Of nine patients who underwent the experimental procedure, the two with the most impaired vision could read 2 – 4 additional lines on an eye chart six months later. Four patients whose eyesight was less impaired had their night vision improve after treatment. Since the results were recorded, all have continued to improve.
The choroideremia treatment used a harmless virus to carry an un-mutated version of the CHM gene that causes the disease into the retina after being injected behind it. Patients received the therapy in just one eye to ensure that they didn’t lose all sight while allowing the clinicians to use the other eye as a point of comparison.
“The results showing improvement in vision in the first six patients confirm that the virus can deliver its DNA payload without causing significant damage to the retina.

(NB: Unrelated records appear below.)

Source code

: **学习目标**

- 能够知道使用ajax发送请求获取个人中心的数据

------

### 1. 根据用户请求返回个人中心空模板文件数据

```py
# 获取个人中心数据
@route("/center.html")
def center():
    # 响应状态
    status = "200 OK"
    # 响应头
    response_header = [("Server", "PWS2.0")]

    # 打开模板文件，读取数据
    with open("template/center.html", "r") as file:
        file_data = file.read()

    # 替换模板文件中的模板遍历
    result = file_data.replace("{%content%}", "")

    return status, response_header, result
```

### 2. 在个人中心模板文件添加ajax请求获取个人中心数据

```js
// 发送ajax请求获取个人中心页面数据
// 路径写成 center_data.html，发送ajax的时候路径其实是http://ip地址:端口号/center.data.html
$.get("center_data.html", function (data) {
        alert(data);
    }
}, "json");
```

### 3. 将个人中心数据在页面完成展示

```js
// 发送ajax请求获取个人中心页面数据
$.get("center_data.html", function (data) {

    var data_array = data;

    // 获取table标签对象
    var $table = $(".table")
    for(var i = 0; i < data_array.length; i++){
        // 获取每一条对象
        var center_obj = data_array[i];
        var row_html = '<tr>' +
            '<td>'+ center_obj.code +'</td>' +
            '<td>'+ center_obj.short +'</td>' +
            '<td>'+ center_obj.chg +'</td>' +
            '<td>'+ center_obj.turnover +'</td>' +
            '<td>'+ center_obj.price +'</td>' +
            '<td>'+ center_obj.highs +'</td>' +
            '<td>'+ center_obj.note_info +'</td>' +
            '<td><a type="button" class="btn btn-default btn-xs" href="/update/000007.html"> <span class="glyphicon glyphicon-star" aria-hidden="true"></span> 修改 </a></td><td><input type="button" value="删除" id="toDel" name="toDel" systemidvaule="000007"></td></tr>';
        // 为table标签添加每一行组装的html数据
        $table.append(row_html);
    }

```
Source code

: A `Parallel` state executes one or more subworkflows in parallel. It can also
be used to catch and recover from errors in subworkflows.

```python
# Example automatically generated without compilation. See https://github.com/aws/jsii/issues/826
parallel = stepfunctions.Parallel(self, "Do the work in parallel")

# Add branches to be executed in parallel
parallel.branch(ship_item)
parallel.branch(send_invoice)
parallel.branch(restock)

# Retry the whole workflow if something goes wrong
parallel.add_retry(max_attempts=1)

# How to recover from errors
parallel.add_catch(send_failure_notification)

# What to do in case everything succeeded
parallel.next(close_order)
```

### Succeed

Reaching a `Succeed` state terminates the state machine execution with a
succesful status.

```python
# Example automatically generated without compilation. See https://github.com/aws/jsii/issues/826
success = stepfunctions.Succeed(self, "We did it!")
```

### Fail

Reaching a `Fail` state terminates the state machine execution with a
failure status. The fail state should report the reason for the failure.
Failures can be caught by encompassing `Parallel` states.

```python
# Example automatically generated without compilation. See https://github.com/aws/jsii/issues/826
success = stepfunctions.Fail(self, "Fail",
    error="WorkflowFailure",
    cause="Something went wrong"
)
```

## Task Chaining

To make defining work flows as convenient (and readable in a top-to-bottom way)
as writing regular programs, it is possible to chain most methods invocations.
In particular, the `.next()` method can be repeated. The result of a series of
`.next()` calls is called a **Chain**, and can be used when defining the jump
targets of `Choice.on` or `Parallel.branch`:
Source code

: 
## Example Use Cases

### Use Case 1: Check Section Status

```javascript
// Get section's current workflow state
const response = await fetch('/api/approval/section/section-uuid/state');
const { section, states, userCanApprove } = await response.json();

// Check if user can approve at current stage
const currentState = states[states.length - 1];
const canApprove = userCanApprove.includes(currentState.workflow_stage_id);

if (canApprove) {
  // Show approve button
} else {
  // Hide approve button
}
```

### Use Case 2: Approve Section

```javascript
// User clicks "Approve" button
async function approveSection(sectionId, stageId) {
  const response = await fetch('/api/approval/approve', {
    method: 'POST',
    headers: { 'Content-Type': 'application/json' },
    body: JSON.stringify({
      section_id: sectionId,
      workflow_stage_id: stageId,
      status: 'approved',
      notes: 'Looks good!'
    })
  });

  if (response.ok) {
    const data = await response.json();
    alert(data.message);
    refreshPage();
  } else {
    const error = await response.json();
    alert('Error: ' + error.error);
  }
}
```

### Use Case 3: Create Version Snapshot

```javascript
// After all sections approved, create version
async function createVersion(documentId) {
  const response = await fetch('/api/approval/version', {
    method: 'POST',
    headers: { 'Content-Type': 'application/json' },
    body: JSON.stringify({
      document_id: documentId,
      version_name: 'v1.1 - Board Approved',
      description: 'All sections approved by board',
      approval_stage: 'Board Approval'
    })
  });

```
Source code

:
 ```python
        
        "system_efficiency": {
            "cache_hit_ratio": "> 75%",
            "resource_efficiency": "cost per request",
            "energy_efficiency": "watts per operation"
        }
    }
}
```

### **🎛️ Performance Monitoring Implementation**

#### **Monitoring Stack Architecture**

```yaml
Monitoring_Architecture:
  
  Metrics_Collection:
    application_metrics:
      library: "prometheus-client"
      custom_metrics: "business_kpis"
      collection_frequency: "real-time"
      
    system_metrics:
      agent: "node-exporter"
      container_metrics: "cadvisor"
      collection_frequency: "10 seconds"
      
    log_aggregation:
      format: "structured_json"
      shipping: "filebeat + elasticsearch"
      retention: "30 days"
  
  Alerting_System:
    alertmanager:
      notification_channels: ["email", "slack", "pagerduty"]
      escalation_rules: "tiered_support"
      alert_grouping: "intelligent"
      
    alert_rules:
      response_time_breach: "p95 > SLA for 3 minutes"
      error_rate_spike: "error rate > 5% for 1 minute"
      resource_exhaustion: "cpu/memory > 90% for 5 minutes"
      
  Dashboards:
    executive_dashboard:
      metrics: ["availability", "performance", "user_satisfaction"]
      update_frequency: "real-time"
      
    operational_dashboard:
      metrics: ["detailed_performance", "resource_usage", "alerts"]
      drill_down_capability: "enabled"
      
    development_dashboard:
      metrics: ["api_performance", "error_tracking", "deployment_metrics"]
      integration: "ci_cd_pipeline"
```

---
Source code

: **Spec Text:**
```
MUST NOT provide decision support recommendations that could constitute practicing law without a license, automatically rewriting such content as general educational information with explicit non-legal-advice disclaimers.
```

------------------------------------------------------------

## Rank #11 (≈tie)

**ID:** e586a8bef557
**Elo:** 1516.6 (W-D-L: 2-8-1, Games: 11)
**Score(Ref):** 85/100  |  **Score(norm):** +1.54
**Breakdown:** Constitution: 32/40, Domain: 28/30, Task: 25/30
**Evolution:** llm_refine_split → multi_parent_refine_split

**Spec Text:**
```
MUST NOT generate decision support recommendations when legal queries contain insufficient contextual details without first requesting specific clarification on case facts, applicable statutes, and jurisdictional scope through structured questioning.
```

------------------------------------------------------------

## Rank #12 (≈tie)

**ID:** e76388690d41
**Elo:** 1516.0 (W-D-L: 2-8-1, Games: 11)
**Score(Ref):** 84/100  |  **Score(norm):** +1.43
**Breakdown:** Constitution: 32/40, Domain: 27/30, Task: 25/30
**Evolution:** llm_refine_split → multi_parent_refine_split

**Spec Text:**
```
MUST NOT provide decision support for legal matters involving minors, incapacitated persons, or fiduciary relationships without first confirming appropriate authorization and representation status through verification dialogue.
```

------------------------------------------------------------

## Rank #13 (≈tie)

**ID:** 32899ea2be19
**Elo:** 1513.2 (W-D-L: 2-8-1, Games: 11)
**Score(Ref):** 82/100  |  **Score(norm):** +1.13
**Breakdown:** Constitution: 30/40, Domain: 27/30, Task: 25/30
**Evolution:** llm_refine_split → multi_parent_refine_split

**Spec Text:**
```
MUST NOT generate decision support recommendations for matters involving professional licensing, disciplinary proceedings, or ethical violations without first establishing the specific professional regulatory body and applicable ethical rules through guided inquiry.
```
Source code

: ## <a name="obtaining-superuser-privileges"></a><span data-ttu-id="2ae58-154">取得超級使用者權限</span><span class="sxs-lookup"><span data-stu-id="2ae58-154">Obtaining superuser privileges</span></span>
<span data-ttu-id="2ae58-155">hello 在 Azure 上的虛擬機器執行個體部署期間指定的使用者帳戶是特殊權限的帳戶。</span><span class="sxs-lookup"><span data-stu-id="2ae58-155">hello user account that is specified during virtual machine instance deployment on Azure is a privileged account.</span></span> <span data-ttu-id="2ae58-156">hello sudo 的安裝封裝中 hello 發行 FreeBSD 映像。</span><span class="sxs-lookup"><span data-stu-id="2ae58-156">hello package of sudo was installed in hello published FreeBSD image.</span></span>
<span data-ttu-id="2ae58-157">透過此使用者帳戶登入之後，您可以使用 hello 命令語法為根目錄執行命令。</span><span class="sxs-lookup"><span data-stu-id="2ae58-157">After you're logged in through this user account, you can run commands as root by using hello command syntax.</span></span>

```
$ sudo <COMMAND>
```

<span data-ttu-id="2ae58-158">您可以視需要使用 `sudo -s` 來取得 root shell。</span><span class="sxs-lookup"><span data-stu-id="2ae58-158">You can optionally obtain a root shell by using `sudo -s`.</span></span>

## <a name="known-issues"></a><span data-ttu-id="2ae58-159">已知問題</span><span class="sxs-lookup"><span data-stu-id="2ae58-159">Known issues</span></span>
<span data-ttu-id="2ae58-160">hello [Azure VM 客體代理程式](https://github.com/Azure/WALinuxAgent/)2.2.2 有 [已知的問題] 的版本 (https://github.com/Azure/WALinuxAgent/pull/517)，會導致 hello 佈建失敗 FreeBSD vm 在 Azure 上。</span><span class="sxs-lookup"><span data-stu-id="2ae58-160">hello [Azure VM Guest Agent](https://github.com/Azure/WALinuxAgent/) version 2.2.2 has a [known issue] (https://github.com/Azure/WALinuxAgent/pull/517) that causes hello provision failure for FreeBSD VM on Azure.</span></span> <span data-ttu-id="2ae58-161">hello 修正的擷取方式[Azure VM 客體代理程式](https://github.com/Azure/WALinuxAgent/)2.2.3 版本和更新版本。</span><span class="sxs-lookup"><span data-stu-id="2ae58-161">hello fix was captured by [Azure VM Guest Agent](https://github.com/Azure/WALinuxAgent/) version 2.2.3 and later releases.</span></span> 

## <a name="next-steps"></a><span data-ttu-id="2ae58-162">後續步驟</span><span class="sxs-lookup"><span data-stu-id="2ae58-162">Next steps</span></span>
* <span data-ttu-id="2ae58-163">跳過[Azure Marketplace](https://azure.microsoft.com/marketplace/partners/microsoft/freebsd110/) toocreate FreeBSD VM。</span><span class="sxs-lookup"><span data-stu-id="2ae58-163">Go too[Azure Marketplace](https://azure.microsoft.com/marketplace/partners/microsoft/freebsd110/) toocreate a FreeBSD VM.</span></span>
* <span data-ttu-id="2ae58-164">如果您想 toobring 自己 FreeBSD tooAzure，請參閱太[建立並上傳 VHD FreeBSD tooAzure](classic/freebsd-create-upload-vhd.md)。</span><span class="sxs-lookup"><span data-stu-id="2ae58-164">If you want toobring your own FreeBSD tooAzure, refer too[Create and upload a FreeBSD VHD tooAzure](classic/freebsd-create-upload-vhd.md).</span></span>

This has huge implications for anyone with a genetic retinal disease such as age-related macular degeneration or retinitis pigmentosa, because it has for the first time shown that gene therapy can be applied safely before the onset of vision loss,” said the lead researcher, Oxford University ophthalmologist Robert McLaren.
Gene therapy has also been used with some success to treat other forms of congenital eye disease, notably Leber’s congenital amaurosis, but more common conditions, including macular degeneration and retinitis pigmentosa, have proven more difficult to treat. University of California at Berkeley researchers used a virus, rather than surgery, to push past the retina and deliver normal genetic material. A computerized eye implant is also available to circumvent the impacts of retinitis pigmentosa.
With gene therapies finally seeing clinical success and competing methods emerging to treat more eye diseases, the outlook is good for those facing genetic forms of progressive eye diseases.